◆ Фрагмент страницы ◆
- - -

III.9. Советский «андеграунд» Римского-Корсакова

III.9. Советский «андеграунд» Римского-Корсакова

Редукция серьезно задела и наследие бывшего спутника «русского Вагнера» – Римского-Корсакова. Его «Китеж» «тоже относился к тем произведениям, которые десятками лет не исполнялись в театрах», – писала сотрудница музыкальной редакции Всесоюзного радио В.Л. Сухаревская, вспоминая о намерении Самосуда, изъявившего в первой половине 1950-х годов желание исполнить эту оперу на радио:

«Меня, правда, несколько смущает ее объем», – сказал он. Нас тоже, конечно, кое-что смущало: и объем, и отдельные сцены, и в какой-то степени текст В.И. Бельского. «Но мне кажется, однако, – продолжал Самосуд, – что для радио тут вполне возможны купюры. Форма монтажа у нас узаконена, а что касается текста, то, если подвергнуть его некоторому переосмыслению, можно ярче выразить пантеистическую линию оперы, характерную для творчества Римского-Корсакова». Мы взялись за подготовку. <…> Менять превосходный, стилизованный текст В.И. Бельского было трудно, но во многих сценах этого требовал монтаж оперы, в котором подвергся сокращению почти весь последний акт. Трехчасовая опера сократилась до двух отделений концертной программы1174.

Смысловой редукции и принципиальному переосмыслению подвергся сам образ творчества Римского-Корсакова. Если в начале 1930-х власть целенаправленно создавала образ «русского сказочника» и «композитора-фольклориста», то уже в середине десятилетия акцент на «русскости» его образов и музыкального стиля получает новый идеологический смысл. В официозе эти особенности эстетики Корсакова начинают отождествляться с национальной, пожалуй, даже и националистической тематикой, что стало активнее проступать в его интерпретации в 1950-х годах. Вот косвенное свидетельство такого рода.

- - -

◆ Исходные данные ◆
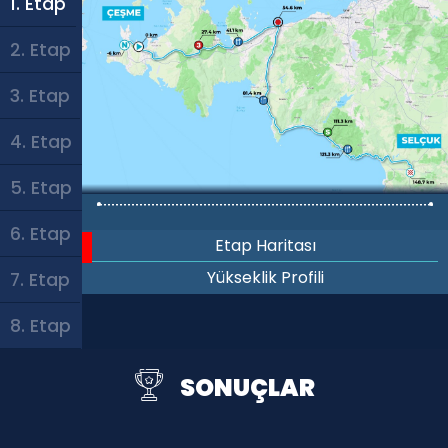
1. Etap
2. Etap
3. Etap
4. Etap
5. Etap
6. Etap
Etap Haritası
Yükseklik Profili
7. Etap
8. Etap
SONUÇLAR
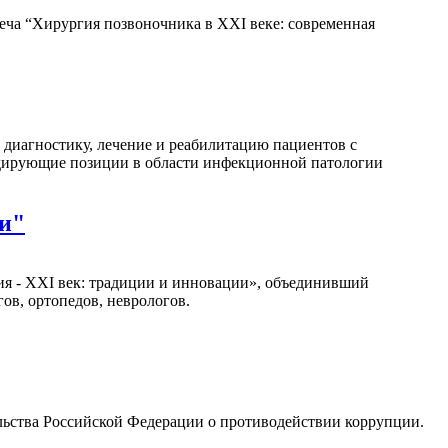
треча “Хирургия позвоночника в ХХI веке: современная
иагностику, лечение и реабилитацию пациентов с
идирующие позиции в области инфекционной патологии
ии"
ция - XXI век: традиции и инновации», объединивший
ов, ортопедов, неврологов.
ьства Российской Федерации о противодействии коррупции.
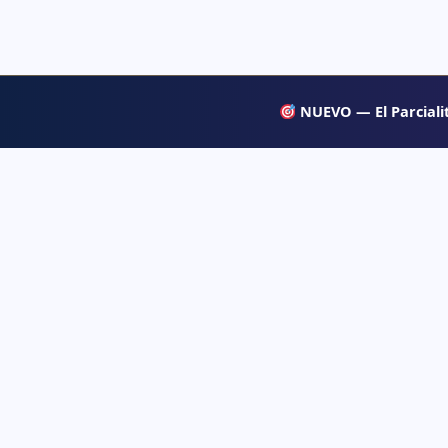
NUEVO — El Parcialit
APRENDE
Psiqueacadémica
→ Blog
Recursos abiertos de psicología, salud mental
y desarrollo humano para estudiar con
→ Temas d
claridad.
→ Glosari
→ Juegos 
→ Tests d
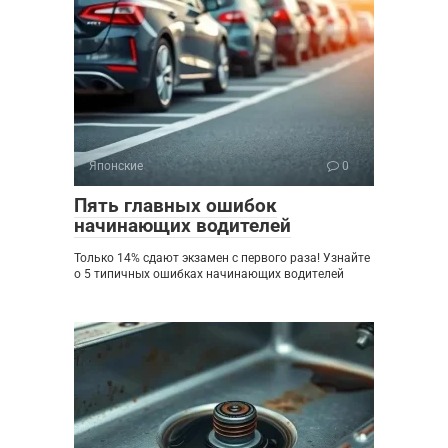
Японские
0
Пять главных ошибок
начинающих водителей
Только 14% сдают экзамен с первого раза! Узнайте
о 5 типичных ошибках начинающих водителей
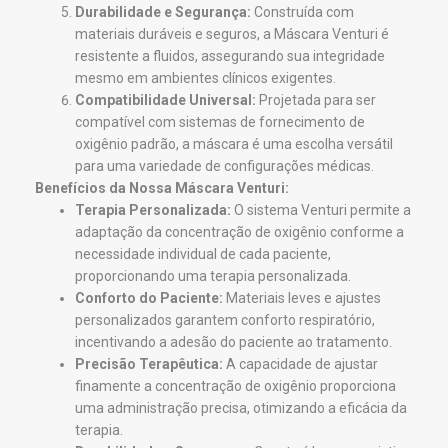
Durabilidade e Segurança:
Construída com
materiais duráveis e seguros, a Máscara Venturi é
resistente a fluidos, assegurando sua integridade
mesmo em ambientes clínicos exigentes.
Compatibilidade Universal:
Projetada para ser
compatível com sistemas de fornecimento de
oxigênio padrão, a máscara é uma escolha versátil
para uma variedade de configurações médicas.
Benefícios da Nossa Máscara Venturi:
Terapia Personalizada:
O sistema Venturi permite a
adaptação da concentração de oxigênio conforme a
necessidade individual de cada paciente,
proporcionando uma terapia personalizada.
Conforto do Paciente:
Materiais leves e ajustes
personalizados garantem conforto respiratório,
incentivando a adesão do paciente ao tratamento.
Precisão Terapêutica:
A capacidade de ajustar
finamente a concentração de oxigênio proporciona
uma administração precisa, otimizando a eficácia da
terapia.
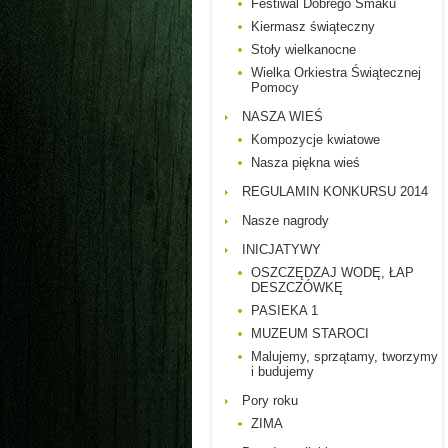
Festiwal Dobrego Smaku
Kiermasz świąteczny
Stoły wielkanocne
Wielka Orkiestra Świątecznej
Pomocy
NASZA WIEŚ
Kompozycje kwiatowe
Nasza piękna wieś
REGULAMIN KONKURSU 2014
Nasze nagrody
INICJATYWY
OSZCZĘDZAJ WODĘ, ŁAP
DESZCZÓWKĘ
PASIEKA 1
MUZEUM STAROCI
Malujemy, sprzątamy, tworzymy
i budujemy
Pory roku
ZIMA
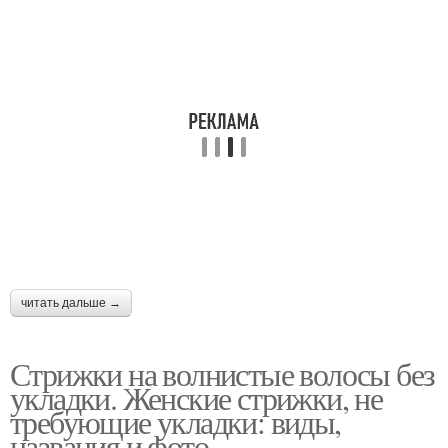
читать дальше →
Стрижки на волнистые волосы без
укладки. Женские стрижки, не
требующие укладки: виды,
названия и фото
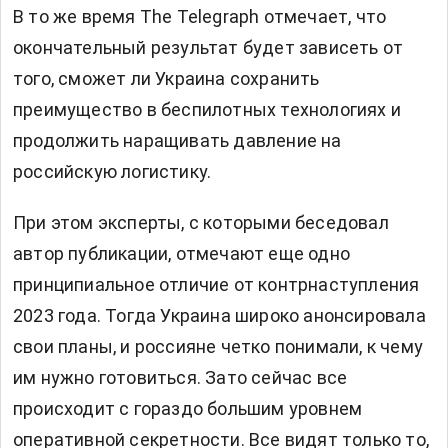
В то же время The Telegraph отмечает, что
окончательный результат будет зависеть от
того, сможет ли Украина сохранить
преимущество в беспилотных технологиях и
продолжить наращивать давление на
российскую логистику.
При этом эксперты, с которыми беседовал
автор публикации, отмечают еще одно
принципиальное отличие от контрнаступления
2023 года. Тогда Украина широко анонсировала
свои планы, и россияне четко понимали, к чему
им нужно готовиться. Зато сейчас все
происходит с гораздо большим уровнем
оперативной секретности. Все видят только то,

- - -

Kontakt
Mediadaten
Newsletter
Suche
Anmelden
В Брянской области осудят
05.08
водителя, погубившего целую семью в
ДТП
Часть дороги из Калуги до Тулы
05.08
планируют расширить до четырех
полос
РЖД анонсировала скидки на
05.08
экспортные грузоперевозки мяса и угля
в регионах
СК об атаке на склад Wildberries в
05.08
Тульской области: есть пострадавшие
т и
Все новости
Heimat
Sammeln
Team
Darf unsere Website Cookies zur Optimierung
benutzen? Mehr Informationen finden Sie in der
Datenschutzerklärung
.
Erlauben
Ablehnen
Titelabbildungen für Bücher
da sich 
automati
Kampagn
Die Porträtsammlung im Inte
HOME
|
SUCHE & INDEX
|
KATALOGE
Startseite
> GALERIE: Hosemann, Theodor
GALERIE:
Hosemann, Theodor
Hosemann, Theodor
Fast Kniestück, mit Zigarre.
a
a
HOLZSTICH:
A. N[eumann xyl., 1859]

- - -

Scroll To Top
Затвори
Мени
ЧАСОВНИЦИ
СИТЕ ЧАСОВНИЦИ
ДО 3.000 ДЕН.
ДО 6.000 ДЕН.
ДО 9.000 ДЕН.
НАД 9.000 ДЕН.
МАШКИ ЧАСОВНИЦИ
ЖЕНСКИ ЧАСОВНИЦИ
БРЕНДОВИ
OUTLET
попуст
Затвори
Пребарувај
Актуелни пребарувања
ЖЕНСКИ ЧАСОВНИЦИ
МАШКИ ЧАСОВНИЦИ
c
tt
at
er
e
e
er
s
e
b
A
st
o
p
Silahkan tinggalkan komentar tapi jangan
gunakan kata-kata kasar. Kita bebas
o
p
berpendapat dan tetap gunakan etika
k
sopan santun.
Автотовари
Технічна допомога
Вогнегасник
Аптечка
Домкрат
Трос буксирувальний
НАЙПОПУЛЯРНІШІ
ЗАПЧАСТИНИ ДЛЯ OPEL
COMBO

- - -

◆ Задание A ◆
Переведите на английский язык предложение из фрагмента о Римском-Корсакове: «Смысловой редукции и принципиальному переосмыслению подвергся сам образ творчества Римского-Корсакова».
◆ Задание B ◆
Продолжите фрагмент о Римском-Корсакове, начав сразу после его последнего предложения.

◆ Ответ A ◆
The very image of Rimsky-Korsakov's work underwent semantic reduction and fundamental reinterpretation.

◆ Ответ B ◆
В воспоминаниях матери летчицы Марины Расковой есть следующий фрагмент. Раскова в ранней юности была увлечена музыкальным театром и пением, профессионально занималась игрой на рояле, даже недолго училась в Московской консерватории. Цитируются ее записи из дневника – упоминания о впечатлении, произведенном на нее «Богемой» Пуччини, о клавирах «Миньоны» Тома и «Сельской чести» Масканьи, которые она проигрывает.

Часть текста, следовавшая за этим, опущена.